- [Text segment]
■ ■ ■ ■ ■

Though the New York publisher declined comment, published reports claimed that failing circulation and ad revenue were reasons for Teen People's withdrawal from print -- but not online -- with next month's issue.

"It's becoming more and more difficult for teen magazines, particularly those devoted to celebrities, to compete for attention," said Martin Walker, chairman of publishing firm Walker Communications, New York. "The Internet, iPods, blogging and sites like MySpace.com are much more seductive, interactive and immediate than a monthly print product."

Teen People has a circulation rate base of 1.45 million and reaches 14 million readers monthly. The typical reader is a 16-year-old girl, but ages range from 12 to 24.

"Like the rest of the country, teens are now looking for visuals to learn and enjoy," said Samir "Mr. Magazine" Husni, chair, professor and Hederman lecturer at the University of Mississippi. "We are no longer an auditory society, and if the adult attention span in this country is less than three seconds, what can one say about the teens?"

The Teen People magazine and Web site launched in 1998 after the success of People magazine. The publication's suspension follows the announcement of Hachette Filipacchi Media closing its Elle Girl magazine while retaining the site at www.ellegirl.com.

"Teens adore celebs and they look at them as their role models, but rather than waiting for a month and paying almost $4 to buy a monthly magazine, they can now get their info faster, quicker and cheaper than a monthly magazine," Mr. Husni said. "Teens only think of the now, and the celeb weeklies give them that."

Teenpeople.com averages 650,000 visitors and 11 million page views monthly.

Time Inc. is said to be evaluating opportunities for Teen People's subscriber lists and other assets. It also will place Teen People magazine employees within other Time Inc. publications.

"A smaller, more entrepreneurial company than Time Inc. probably could have made a go of Teen People," Mr. Walker said, "but at Time Inc. the size and scope of the magazine combined with corporate allocations undoubtedly assigned to it presumably didn't make sense."

■ ■ ■ ■ ■

- [Exercise details]
Answer from the Teen People article:
(a) What is Teen People's circulation rate base?
(b) In what year did the Teen People magazine and Web site launch?
(c) How many visitors does Teenpeople.com average each month?
Rely only on the Teen People article above.

- [The data]
■ ■ ■ ■ ■

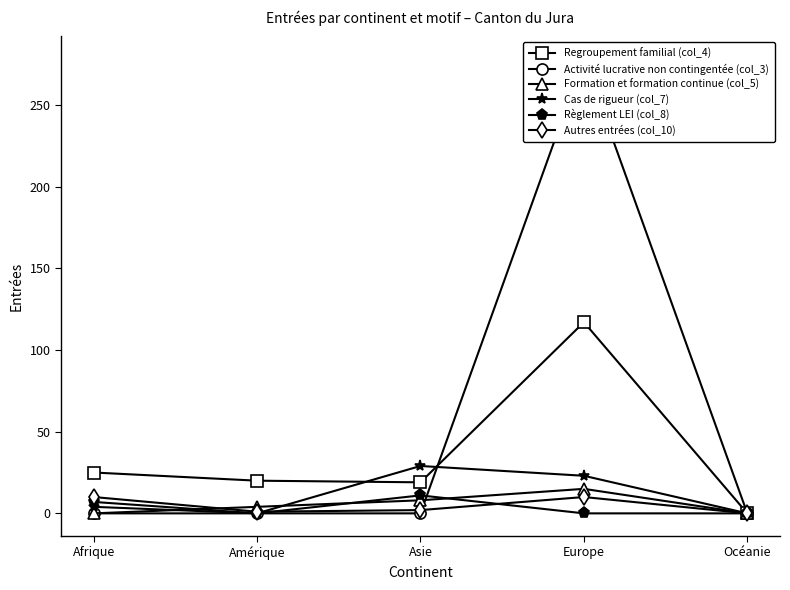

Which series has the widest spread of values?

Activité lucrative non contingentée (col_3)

■ ■ ■ ■ ■

- [Answer for this exercise]
(a) 1.45 million
(b) 1998
(c) 650,000